» **Problem description**: Rename "phylum" to "division" throughout the listing below and rewrite it with all other lines unchanged. Omit the pictures from your answer.

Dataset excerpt
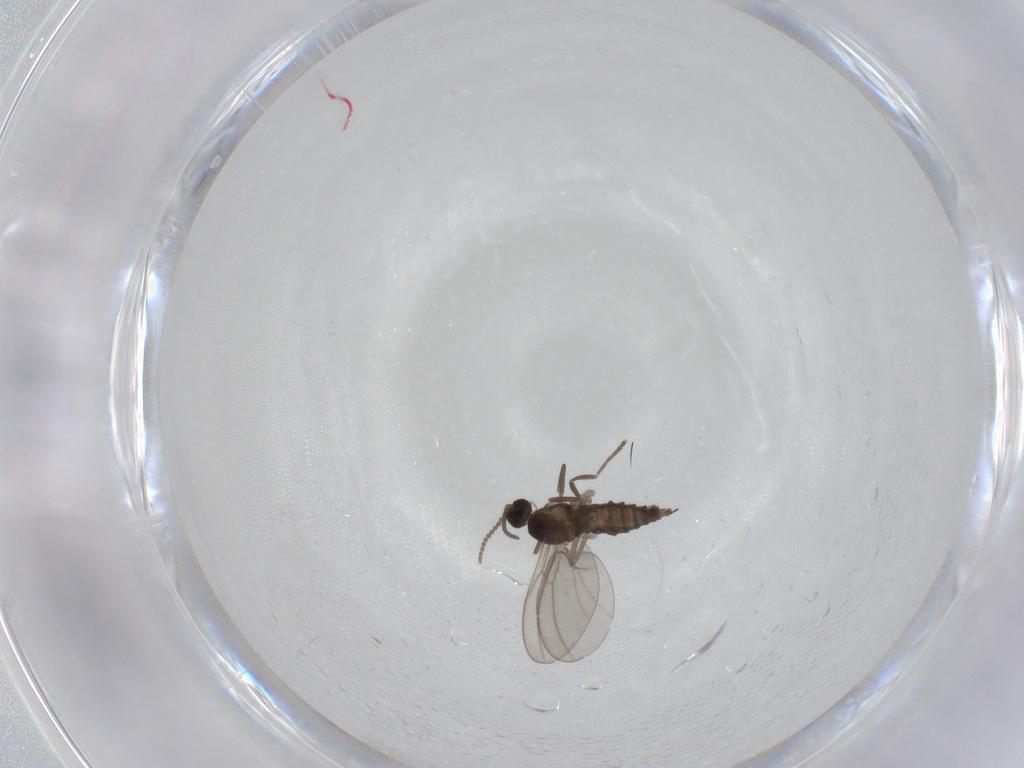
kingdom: Animalia
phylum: Arthropoda
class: Insecta
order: Diptera
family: Cecidomyiidae
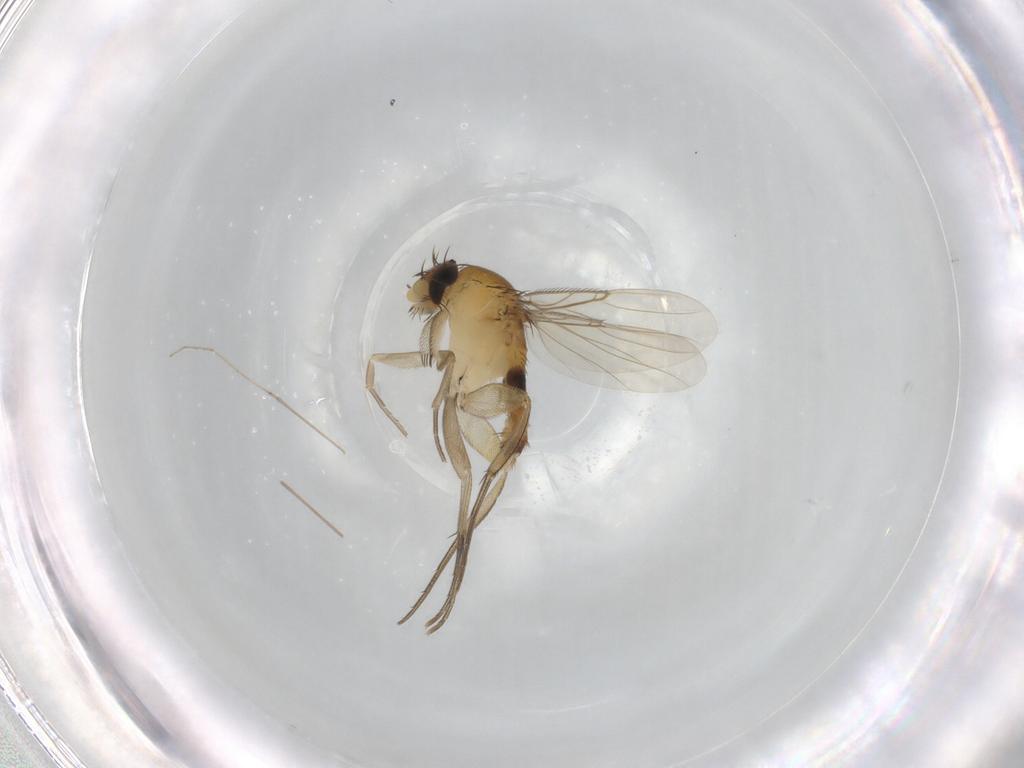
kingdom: Animalia
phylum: Arthropoda
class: Insecta
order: Diptera
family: Phoridae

» **Complete output**:
kingdom: Animalia
division: Arthropoda
class: Insecta
order: Diptera
family: Cecidomyiidae
kingdom: Animalia
division: Arthropoda
class: Insecta
order: Diptera
family: Phoridae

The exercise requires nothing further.